Stored data:
· · ·

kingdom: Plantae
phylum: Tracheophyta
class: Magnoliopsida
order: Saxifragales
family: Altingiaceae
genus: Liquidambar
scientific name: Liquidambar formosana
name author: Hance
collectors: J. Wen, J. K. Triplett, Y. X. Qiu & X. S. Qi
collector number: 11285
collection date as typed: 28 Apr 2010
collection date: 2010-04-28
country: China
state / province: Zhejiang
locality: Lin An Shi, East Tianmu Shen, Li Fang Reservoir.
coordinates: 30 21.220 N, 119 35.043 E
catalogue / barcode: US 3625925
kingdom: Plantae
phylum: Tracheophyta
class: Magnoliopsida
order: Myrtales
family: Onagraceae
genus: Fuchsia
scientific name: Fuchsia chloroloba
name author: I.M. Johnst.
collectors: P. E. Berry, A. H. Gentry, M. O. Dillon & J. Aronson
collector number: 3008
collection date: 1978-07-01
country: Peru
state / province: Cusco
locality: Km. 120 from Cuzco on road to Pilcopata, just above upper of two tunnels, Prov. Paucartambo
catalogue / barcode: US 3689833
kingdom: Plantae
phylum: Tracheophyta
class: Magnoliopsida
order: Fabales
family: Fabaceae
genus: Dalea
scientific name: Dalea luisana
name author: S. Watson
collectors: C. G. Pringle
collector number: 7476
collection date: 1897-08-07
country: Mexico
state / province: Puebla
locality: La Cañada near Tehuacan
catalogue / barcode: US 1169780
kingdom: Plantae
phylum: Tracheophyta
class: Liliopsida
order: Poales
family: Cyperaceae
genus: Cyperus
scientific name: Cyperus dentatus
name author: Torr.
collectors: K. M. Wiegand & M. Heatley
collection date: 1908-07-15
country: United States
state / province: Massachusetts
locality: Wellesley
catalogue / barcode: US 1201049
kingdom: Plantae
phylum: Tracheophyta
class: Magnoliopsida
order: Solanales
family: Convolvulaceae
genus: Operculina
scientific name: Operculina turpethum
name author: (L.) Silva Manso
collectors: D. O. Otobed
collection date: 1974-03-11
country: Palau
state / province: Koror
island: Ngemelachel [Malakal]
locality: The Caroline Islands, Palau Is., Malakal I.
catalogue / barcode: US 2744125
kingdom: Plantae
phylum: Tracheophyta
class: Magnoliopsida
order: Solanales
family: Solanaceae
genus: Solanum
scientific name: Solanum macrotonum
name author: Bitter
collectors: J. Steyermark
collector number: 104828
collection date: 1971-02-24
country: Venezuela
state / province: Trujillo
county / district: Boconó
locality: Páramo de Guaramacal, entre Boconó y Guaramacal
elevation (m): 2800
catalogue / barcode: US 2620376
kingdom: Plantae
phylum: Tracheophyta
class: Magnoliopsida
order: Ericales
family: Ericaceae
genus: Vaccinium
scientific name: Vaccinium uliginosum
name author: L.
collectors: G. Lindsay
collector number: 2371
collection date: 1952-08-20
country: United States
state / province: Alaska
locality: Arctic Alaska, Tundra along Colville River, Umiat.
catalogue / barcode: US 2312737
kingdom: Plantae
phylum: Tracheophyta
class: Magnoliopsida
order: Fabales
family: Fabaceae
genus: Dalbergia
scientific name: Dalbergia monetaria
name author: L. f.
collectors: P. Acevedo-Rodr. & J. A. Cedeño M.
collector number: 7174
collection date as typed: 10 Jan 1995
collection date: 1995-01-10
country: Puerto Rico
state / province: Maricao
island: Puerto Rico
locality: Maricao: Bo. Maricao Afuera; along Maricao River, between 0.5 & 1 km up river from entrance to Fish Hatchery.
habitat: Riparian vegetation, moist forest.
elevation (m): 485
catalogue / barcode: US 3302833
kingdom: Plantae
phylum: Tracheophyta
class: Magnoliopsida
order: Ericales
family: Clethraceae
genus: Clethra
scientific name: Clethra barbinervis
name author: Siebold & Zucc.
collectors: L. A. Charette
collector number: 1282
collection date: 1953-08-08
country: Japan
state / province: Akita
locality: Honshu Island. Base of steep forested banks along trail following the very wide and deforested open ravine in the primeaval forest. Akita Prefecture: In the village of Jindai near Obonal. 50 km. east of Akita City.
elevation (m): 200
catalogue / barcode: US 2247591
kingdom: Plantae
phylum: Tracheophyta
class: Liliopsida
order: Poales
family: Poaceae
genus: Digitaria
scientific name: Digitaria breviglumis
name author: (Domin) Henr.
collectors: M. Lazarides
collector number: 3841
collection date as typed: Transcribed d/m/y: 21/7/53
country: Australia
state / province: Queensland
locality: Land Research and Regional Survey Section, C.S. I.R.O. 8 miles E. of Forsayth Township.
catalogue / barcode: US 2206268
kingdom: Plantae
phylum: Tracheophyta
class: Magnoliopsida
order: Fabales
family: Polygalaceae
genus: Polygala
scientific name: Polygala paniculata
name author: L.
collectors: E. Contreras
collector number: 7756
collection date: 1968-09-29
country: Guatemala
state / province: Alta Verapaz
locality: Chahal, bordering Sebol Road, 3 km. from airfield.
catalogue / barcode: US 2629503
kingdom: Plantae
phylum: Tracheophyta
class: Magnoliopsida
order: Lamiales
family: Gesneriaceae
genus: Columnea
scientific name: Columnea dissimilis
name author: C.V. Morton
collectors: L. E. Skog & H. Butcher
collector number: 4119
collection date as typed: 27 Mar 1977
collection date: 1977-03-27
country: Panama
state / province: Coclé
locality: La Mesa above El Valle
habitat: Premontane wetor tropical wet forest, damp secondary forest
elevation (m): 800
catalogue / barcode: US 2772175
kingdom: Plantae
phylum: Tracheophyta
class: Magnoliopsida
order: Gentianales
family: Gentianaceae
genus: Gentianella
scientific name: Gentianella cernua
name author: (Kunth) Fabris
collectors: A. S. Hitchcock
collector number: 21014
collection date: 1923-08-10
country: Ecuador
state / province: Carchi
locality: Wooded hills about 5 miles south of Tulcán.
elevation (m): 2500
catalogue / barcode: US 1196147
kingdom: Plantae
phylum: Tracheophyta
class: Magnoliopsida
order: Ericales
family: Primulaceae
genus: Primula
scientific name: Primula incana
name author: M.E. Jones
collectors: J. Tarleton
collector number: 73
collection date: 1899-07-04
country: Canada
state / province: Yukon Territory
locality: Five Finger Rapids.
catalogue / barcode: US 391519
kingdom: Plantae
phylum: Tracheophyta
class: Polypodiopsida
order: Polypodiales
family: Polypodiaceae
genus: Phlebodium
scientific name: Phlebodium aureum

· · ·

**TO BE DONE**: Write out every line of the records above, reproducing each one word for word.

**EXERCISE OUTPUT**:
kingdom: Plantae
phylum: Tracheophyta
class: Magnoliopsida
order: Saxifragales
family: Altingiaceae
genus: Liquidambar
scientific name: Liquidambar formosana
name author: Hance
collectors: J. Wen, J. K. Triplett, Y. X. Qiu & X. S. Qi
collector number: 11285
collection date as typed: 28 Apr 2010
collection date: 2010-04-28
country: China
state / province: Zhejiang
locality: Lin An Shi, East Tianmu Shen, Li Fang Reservoir.
coordinates: 30 21.220 N, 119 35.043 E
catalogue / barcode: US 3625925
kingdom: Plantae
phylum: Tracheophyta
class: Magnoliopsida
order: Myrtales
family: Onagraceae
genus: Fuchsia
scientific name: Fuchsia chloroloba
name author: I.M. Johnst.
collectors: P. E. Berry, A. H. Gentry, M. O. Dillon & J. Aronson
collector number: 3008
collection date: 1978-07-01
country: Peru
state / province: Cusco
locality: Km. 120 from Cuzco on road to Pilcopata, just above upper of two tunnels, Prov. Paucartambo
catalogue / barcode: US 3689833
kingdom: Plantae
phylum: Tracheophyta
class: Magnoliopsida
order: Fabales
family: Fabaceae
genus: Dalea
scientific name: Dalea luisana
name author: S. Watson
collectors: C. G. Pringle
collector number: 7476
collection date: 1897-08-07
country: Mexico
state / province: Puebla
locality: La Cañada near Tehuacan
catalogue / barcode: US 1169780
kingdom: Plantae
phylum: Tracheophyta
class: Liliopsida
order: Poales
family: Cyperaceae
genus: Cyperus
scientific name: Cyperus dentatus
name author: Torr.
collectors: K. M. Wiegand & M. Heatley
collection date: 1908-07-15
country: United States
state / province: Massachusetts
locality: Wellesley
catalogue / barcode: US 1201049
kingdom: Plantae
phylum: Tracheophyta
class: Magnoliopsida
order: Solanales
family: Convolvulaceae
genus: Operculina
scientific name: Operculina turpethum
name author: (L.) Silva Manso
collectors: D. O. Otobed
collection date: 1974-03-11
country: Palau
state / province: Koror
island: Ngemelachel [Malakal]
locality: The Caroline Islands, Palau Is., Malakal I.
catalogue / barcode: US 2744125
kingdom: Plantae
phylum: Tracheophyta
class: Magnoliopsida
order: Solanales
family: Solanaceae
genus: Solanum
scientific name: Solanum macrotonum
name author: Bitter
collectors: J. Steyermark
collector number: 104828
collection date: 1971-02-24
country: Venezuela
state / province: Trujillo
county / district: Boconó
locality: Páramo de Guaramacal, entre Boconó y Guaramacal
elevation (m): 2800
catalogue / barcode: US 2620376
kingdom: Plantae
phylum: Tracheophyta
class: Magnoliopsida
order: Ericales
family: Ericaceae
genus: Vaccinium
scientific name: Vaccinium uliginosum
name author: L.
collectors: G. Lindsay
collector number: 2371
collection date: 1952-08-20
country: United States
state / province: Alaska
locality: Arctic Alaska, Tundra along Colville River, Umiat.
catalogue / barcode: US 2312737
kingdom: Plantae
phylum: Tracheophyta
class: Magnoliopsida
order: Fabales
family: Fabaceae
genus: Dalbergia
scientific name: Dalbergia monetaria
name author: L. f.
collectors: P. Acevedo-Rodr. & J. A. Cedeño M.
collector number: 7174
collection date as typed: 10 Jan 1995
collection date: 1995-01-10
country: Puerto Rico
state / province: Maricao
island: Puerto Rico
locality: Maricao: Bo. Maricao Afuera; along Maricao River, between 0.5 & 1 km up river from entrance to Fish Hatchery.
habitat: Riparian vegetation, moist forest.
elevation (m): 485
catalogue / barcode: US 3302833
kingdom: Plantae
phylum: Tracheophyta
class: Magnoliopsida
order: Ericales
family: Clethraceae
genus: Clethra
scientific name: Clethra barbinervis
name author: Siebold & Zucc.
collectors: L. A. Charette
collector number: 1282
collection date: 1953-08-08
country: Japan
state / province: Akita
locality: Honshu Island. Base of steep forested banks along trail following the very wide and deforested open ravine in the primeaval forest. Akita Prefecture: In the village of Jindai near Obonal. 50 km. east of Akita City.
elevation (m): 200
catalogue / barcode: US 2247591
kingdom: Plantae
phylum: Tracheophyta
class: Liliopsida
order: Poales
family: Poaceae
genus: Digitaria
scientific name: Digitaria breviglumis
name author: (Domin) Henr.
collectors: M. Lazarides
collector number: 3841
collection date as typed: Transcribed d/m/y: 21/7/53
country: Australia
state / province: Queensland
locality: Land Research and Regional Survey Section, C.S. I.R.O. 8 miles E. of Forsayth Township.
catalogue / barcode: US 2206268
kingdom: Plantae
phylum: Tracheophyta
class: Magnoliopsida
order: Fabales
family: Polygalaceae
genus: Polygala
scientific name: Polygala paniculata
name author: L.
collectors: E. Contreras
collector number: 7756
collection date: 1968-09-29
country: Guatemala
state / province: Alta Verapaz
locality: Chahal, bordering Sebol Road, 3 km. from airfield.
catalogue / barcode: US 2629503
kingdom: Plantae
phylum: Tracheophyta
class: Magnoliopsida
order: Lamiales
family: Gesneriaceae
genus: Columnea
scientific name: Columnea dissimilis
name author: C.V. Morton
collectors: L. E. Skog & H. Butcher
collector number: 4119
collection date as typed: 27 Mar 1977
collection date: 1977-03-27
country: Panama
state / province: Coclé
locality: La Mesa above El Valle
habitat: Premontane wetor tropical wet forest, damp secondary forest
elevation (m): 800
catalogue / barcode: US 2772175
kingdom: Plantae
phylum: Tracheophyta
class: Magnoliopsida
order: Gentianales
family: Gentianaceae
genus: Gentianella
scientific name: Gentianella cernua
name author: (Kunth) Fabris
collectors: A. S. Hitchcock
collector number: 21014
collection date: 1923-08-10
country: Ecuador
state / province: Carchi
locality: Wooded hills about 5 miles south of Tulcán.
elevation (m): 2500
catalogue / barcode: US 1196147
kingdom: Plantae
phylum: Tracheophyta
class: Magnoliopsida
order: Ericales
family: Primulaceae
genus: Primula
scientific name: Primula incana
name author: M.E. Jones
collectors: J. Tarleton
collector number: 73
collection date: 1899-07-04
country: Canada
state / province: Yukon Territory
locality: Five Finger Rapids.
catalogue / barcode: US 391519
kingdom: Plantae
phylum: Tracheophyta
class: Polypodiopsida
order: Polypodiales
family: Polypodiaceae
genus: Phlebodium
scientific name: Phlebodium aureum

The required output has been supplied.